Adverse drug events (ADEs) have been defined as an injury resulting from medical intervention related to a drug. ADEs can occur in any health care setting, including inpatient (for example, acute care hospitals), outpatient, and long-term care settings (for example, nursing homes).
Given the U.S. population’s large and ever-increasing magnitude of medication exposure, the potential for harms from ADEs constitutes a critical patient safety and public health challenge.
- Inpatient settings: ADEs comprise an estimated one-third of all hospital adverse events, affect approximately two million hospital stays annually, and prolong hospital length of stay by approximately 1.7 to 4.6 days.
- Outpatient settings: ADEs account for over 3.5 million physician office visits, an estimated one million emergency department visits, and approximately 125,000 hospital admissions each year.
As a result of increased attention to reduce and prevent the dangers associated with adverse drug events, the U.S. Department of Health & Human Services (HHS), in partnership with the U.S. Department of Defense, U.S. Department of Veterans Affairs, and the U.S. Bureau of Prisons has developed the National Action Plan for Adverse Drug Event Prevention.
The draft National Action Plan for Adverse Drug Event (ADE) Prevention seeks to engage all stakeholders in coordinated, aligned, multi‐sector, and health literate effort to reduce ADEs that are the most common, clinically significant, preventable, and measurable. The draft National Action Plan for ADE Prevention has two key objectives:
- Identify common, clinically significant, preventable, and measurable ADEs.

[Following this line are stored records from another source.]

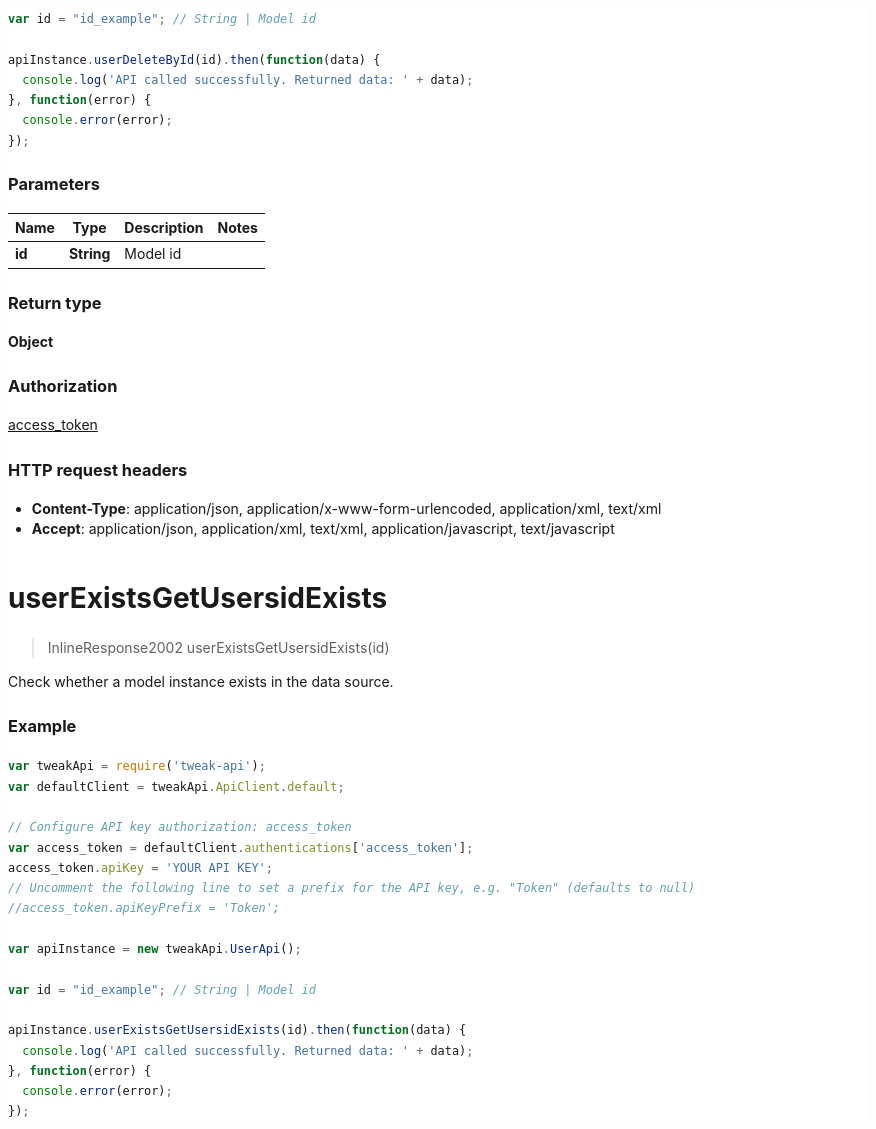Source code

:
 ```javascript
var id = "id_example"; // String | Model id

apiInstance.userDeleteById(id).then(function(data) {
  console.log('API called successfully. Returned data: ' + data);
}, function(error) {
  console.error(error);
});

```

### Parameters

Name | Type | Description  | Notes
------------- | ------------- | ------------- | -------------
 **id** | **String**| Model id | 

### Return type

**Object**

### Authorization

[access_token](../README.md#access_token)

### HTTP request headers

 - **Content-Type**: application/json, application/x-www-form-urlencoded, application/xml, text/xml
 - **Accept**: application/json, application/xml, text/xml, application/javascript, text/javascript

<a name="userExistsGetUsersidExists"></a>
# **userExistsGetUsersidExists**
> InlineResponse2002 userExistsGetUsersidExists(id)

Check whether a model instance exists in the data source.

### Example
```javascript
var tweakApi = require('tweak-api');
var defaultClient = tweakApi.ApiClient.default;

// Configure API key authorization: access_token
var access_token = defaultClient.authentications['access_token'];
access_token.apiKey = 'YOUR API KEY';
// Uncomment the following line to set a prefix for the API key, e.g. "Token" (defaults to null)
//access_token.apiKeyPrefix = 'Token';

var apiInstance = new tweakApi.UserApi();

var id = "id_example"; // String | Model id

apiInstance.userExistsGetUsersidExists(id).then(function(data) {
  console.log('API called successfully. Returned data: ' + data);
}, function(error) {
  console.error(error);
});

```
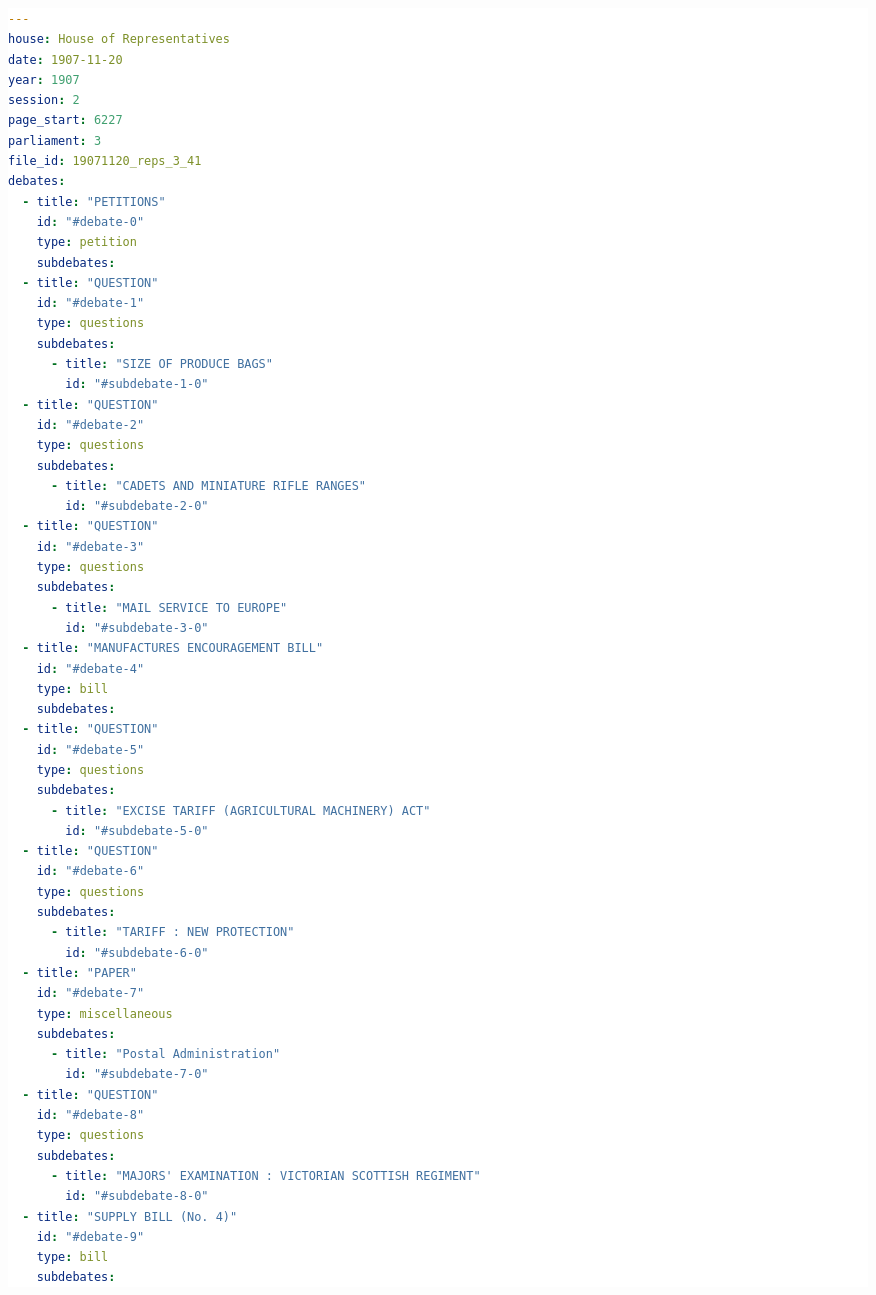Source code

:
 ```yaml
---
house: House of Representatives
date: 1907-11-20
year: 1907
session: 2
page_start: 6227
parliament: 3
file_id: 19071120_reps_3_41
debates:
  - title: "PETITIONS"
    id: "#debate-0"
    type: petition
    subdebates:
  - title: "QUESTION"
    id: "#debate-1"
    type: questions
    subdebates:
      - title: "SIZE OF PRODUCE BAGS"
        id: "#subdebate-1-0"
  - title: "QUESTION"
    id: "#debate-2"
    type: questions
    subdebates:
      - title: "CADETS AND MINIATURE RIFLE RANGES"
        id: "#subdebate-2-0"
  - title: "QUESTION"
    id: "#debate-3"
    type: questions
    subdebates:
      - title: "MAIL SERVICE TO EUROPE"
        id: "#subdebate-3-0"
  - title: "MANUFACTURES ENCOURAGEMENT BILL"
    id: "#debate-4"
    type: bill
    subdebates:
  - title: "QUESTION"
    id: "#debate-5"
    type: questions
    subdebates:
      - title: "EXCISE TARIFF (AGRICULTURAL MACHINERY) ACT"
        id: "#subdebate-5-0"
  - title: "QUESTION"
    id: "#debate-6"
    type: questions
    subdebates:
      - title: "TARIFF : NEW PROTECTION"
        id: "#subdebate-6-0"
  - title: "PAPER"
    id: "#debate-7"
    type: miscellaneous
    subdebates:
      - title: "Postal Administration"
        id: "#subdebate-7-0"
  - title: "QUESTION"
    id: "#debate-8"
    type: questions
    subdebates:
      - title: "MAJORS' EXAMINATION : VICTORIAN SCOTTISH REGIMENT"
        id: "#subdebate-8-0"
  - title: "SUPPLY BILL (No. 4)"
    id: "#debate-9"
    type: bill
    subdebates:
```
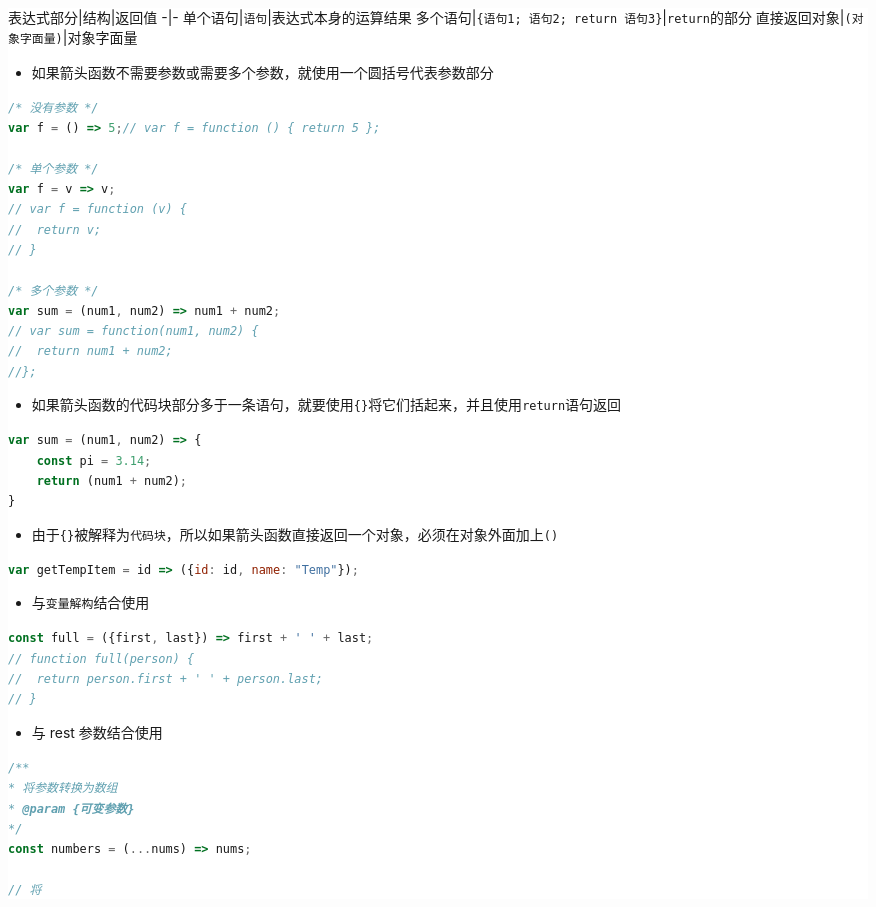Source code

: 表达式部分|结构|返回值
-|-
单个语句|`语句`|表达式本身的运算结果
多个语句|`{语句1; 语句2; return 语句3}`|`return`的部分
直接返回对象|`(对象字面量)`|对象字面量

+ 如果箭头函数不需要参数或需要多个参数，就使用一个圆括号代表参数部分
```javascript
/* 没有参数 */
var f = () => 5;// var f = function () { return 5 };

/* 单个参数 */
var f = v => v;
// var f = function (v) {
//	return v;
// }

/* 多个参数 */
var sum = (num1, num2) => num1 + num2;
// var sum = function(num1, num2) {
//  return num1 + num2;
//};
```

+ 如果箭头函数的代码块部分多于一条语句，就要使用`{}`将它们括起来，并且使用`return`语句返回
```javascript
var sum = (num1, num2) => {
	const pi = 3.14;
	return (num1 + num2);
}
```

+ 由于`{}`被解释为`代码块`，所以如果箭头函数直接返回一个对象，必须在对象外面加上`()`
```javascript
var getTempItem = id => ({id: id, name: "Temp"});
```

+ 与`变量解构`结合使用
```javascript
const full = ({first, last}) => first + ' ' + last;
// function full(person) {
//  return person.first + ' ' + person.last;
// }
```

+ 与 rest 参数结合使用
```javascript
/**
* 将参数转换为数组
* @param {可变参数} 
*/
const numbers = (...nums) => nums;

// 将
```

- Align the efforts of federal health agencies to reduce patient harms from these specific ADEs nationally.
Based on national ADE data from inpatient and outpatient settings, three types of ADEs were considered to be common, clinically significant, preventable, and measureable, and therefore selected as the high-priority targets of this Action Plan: anticoagulants, diabetes agents, and opioids.
The draft Action Plan suggests a four-pronged approach to reduce patient harms from these three ADEs:
- Surveillance,
- Prevention,
- Incentives and Oversight, and
- Research.
The draft Action Plan identifies the federal government’s highest priority strategies and opportunities for advancement that will have the greatest impact on reducing ADEs. The implementation of these strategies is expected to result in safer and higher quality health care services, reduced health care costs, informed and engaged consumers, and, ultimately, improved health outcomes.
The draft Action Plan provides federal agencies and external stakeholders with a framework to identify strategies and select specific actions to take. The intended end‐users of the draft Action Plan are policymakers, health care professionals, public and private sector organizations, and communities who can organize and take action towards preventing high‐priority ADEs.
The draft Action Plan should serve as a catalyst to promote leaders at the federal, state, and local levels to implement evidence-based guidelines and engage in strategies that will help to advance the goals of the draft Action Plan.